GIVEN INSTRUCTION: Please revise the records from the line containing "Document page, 1500x1125 pixels." down to the line containing "title How to", replacing "layout element" with "page element" and leaving everything else unchanged. Give back only those lines.
■ ■ ■ ■
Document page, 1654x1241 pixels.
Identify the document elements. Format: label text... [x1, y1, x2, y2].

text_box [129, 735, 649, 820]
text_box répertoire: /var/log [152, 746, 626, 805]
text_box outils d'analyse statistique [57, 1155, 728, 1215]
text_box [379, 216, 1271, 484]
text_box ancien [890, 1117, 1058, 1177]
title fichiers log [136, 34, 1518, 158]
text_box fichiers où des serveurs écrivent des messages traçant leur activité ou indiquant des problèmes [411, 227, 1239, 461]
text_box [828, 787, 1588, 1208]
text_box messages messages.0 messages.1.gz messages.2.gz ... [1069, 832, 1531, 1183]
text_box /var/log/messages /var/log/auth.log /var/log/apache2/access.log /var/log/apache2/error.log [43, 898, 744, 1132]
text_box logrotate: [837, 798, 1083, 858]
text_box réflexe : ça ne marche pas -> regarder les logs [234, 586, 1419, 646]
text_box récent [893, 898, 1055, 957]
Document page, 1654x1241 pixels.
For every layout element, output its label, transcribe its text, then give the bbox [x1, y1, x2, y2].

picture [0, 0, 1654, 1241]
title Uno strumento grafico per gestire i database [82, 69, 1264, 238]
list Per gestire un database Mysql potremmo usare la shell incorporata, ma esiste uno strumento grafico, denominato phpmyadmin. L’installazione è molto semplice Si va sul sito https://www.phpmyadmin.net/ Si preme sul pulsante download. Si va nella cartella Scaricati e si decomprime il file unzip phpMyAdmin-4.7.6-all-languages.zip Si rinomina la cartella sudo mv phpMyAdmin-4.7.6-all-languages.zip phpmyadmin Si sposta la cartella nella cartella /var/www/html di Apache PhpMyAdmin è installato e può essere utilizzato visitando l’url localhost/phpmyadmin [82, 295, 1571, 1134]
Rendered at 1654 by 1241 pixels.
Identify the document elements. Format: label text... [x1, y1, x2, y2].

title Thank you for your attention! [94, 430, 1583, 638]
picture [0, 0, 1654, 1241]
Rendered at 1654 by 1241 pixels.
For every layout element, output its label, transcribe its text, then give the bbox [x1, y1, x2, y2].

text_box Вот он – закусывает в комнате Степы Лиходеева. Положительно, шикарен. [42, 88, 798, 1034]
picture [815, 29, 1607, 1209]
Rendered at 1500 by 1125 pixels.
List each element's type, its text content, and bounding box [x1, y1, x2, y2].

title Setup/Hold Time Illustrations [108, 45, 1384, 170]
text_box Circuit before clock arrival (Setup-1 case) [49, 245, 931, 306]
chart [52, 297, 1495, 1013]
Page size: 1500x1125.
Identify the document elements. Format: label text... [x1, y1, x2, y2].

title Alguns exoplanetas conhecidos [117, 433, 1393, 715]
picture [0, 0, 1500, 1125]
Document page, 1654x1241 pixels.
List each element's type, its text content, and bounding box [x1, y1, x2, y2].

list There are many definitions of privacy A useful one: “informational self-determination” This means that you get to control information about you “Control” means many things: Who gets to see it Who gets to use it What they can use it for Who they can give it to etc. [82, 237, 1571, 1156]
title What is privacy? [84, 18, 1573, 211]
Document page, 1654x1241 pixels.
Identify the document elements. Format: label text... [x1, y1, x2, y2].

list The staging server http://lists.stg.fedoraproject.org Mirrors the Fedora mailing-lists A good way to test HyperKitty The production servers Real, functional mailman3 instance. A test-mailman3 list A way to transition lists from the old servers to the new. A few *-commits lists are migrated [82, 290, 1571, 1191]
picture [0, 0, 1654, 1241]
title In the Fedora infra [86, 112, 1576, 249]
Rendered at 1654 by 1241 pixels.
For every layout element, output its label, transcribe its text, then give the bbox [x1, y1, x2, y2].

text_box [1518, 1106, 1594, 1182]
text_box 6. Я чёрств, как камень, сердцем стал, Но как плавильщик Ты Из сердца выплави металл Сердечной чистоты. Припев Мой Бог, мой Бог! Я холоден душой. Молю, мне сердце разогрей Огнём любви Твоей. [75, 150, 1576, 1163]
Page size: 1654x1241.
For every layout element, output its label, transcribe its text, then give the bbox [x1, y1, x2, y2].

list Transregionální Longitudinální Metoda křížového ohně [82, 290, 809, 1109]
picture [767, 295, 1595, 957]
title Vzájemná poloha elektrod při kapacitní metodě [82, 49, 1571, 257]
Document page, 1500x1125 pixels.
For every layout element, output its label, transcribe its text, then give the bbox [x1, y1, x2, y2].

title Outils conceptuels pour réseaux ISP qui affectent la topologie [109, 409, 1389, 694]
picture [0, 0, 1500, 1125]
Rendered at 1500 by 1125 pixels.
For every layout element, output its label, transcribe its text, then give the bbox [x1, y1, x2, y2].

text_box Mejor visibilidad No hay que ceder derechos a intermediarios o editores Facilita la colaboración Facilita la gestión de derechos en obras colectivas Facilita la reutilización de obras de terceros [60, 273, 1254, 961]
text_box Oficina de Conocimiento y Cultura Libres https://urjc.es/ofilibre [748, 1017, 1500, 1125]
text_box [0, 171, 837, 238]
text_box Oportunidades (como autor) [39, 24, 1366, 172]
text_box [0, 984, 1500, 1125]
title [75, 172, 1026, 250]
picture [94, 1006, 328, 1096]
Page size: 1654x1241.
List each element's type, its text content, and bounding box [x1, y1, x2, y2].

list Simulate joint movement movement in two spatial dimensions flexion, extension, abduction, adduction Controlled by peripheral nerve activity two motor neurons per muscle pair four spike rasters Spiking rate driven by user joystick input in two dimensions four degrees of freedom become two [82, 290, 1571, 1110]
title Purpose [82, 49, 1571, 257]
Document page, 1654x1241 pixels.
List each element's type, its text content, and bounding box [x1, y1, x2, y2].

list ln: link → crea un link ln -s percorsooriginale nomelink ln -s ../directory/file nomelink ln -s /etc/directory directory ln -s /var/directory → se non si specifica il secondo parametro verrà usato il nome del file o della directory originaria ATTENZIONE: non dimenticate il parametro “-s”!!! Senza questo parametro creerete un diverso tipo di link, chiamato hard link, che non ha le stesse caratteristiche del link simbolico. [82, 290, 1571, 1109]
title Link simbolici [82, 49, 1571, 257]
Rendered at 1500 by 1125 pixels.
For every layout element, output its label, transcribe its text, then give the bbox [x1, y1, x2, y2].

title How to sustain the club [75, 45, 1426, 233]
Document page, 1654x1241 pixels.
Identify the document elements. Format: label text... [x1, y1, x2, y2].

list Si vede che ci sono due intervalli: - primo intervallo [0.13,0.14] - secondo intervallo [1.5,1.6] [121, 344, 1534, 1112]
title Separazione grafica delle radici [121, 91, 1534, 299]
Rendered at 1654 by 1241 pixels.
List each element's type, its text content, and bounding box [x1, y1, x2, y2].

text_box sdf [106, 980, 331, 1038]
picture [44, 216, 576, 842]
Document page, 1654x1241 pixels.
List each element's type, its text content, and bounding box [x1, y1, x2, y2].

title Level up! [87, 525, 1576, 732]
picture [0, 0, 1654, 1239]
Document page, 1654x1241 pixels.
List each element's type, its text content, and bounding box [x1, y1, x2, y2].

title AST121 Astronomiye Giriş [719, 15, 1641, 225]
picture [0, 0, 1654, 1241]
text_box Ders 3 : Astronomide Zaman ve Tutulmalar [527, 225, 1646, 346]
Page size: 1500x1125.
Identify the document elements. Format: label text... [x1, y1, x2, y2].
■ ■ ■ ■
SOLUTION TO THE PROBLEM:
Document page, 1500x1125 pixels.
For every page element, output its label, transcribe its text, then give the bbox [x1, y1, x2, y2].

title Outils conceptuels pour réseaux ISP qui affectent la topologie [109, 409, 1389, 694]
picture [0, 0, 1500, 1125]
Rendered at 1500 by 1125 pixels.
For every page element, output its label, transcribe its text, then give the bbox [x1, y1, x2, y2].

text_box Mejor visibilidad No hay que ceder derechos a intermediarios o editores Facilita la colaboración Facilita la gestión de derechos en obras colectivas Facilita la reutilización de obras de terceros [60, 273, 1254, 961]
text_box Oficina de Conocimiento y Cultura Libres https://urjc.es/ofilibre [748, 1017, 1500, 1125]
text_box [0, 171, 837, 238]
text_box Oportunidades (como autor) [39, 24, 1366, 172]
text_box [0, 984, 1500, 1125]
title [75, 172, 1026, 250]
picture [94, 1006, 328, 1096]
Page size: 1654x1241.
List each element's type, its text content, and bounding box [x1, y1, x2, y2].

list Simulate joint movement movement in two spatial dimensions flexion, extension, abduction, adduction Controlled by peripheral nerve activity two motor neurons per muscle pair four spike rasters Spiking rate driven by user joystick input in two dimensions four degrees of freedom become two [82, 290, 1571, 1110]
title Purpose [82, 49, 1571, 257]
Document page, 1654x1241 pixels.
List each element's type, its text content, and bounding box [x1, y1, x2, y2].

list ln: link → crea un link ln -s percorsooriginale nomelink ln -s ../directory/file nomelink ln -s /etc/directory directory ln -s /var/directory → se non si specifica il secondo parametro verrà usato il nome del file o della directory originaria ATTENZIONE: non dimenticate il parametro “-s”!!! Senza questo parametro creerete un diverso tipo di link, chiamato hard link, che non ha le stesse caratteristiche del link simbolico. [82, 290, 1571, 1109]
title Link simbolici [82, 49, 1571, 257]
Rendered at 1500 by 1125 pixels.
For every page element, output its label, transcribe its text, then give the bbox [x1, y1, x2, y2].

title How to sustain the club [75, 45, 1426, 233]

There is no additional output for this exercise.